▶ Assignment: Reproduce the text of each item below word for word, leaving the pictures out of your answer.

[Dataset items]

....

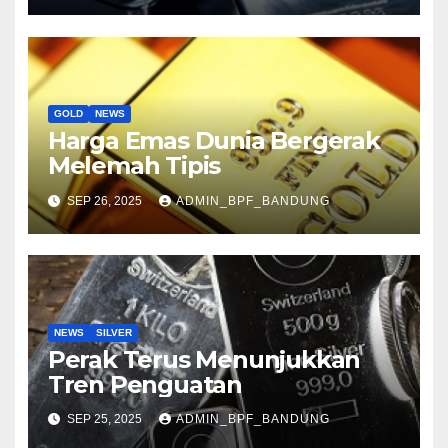
GOLD
NEWS
Harga Emas Dunia Bergerak
Melemah Tipis
SEP 26, 2025
ADMIN_BPF_BANDUNG
NEWS
SILVER
Perak Terus Menunjukkan
Tren Penguatan
SEP 25, 2025
ADMIN_BPF_BANDUNG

....

▶ Response to this task:
GOLD
NEWS
Harga Emas Dunia Bergerak
Melemah Tipis
SEP 26, 2025
ADMIN_BPF_BANDUNG
NEWS
SILVER
Perak Terus Menunjukkan
Tren Penguatan
SEP 25, 2025
ADMIN_BPF_BANDUNG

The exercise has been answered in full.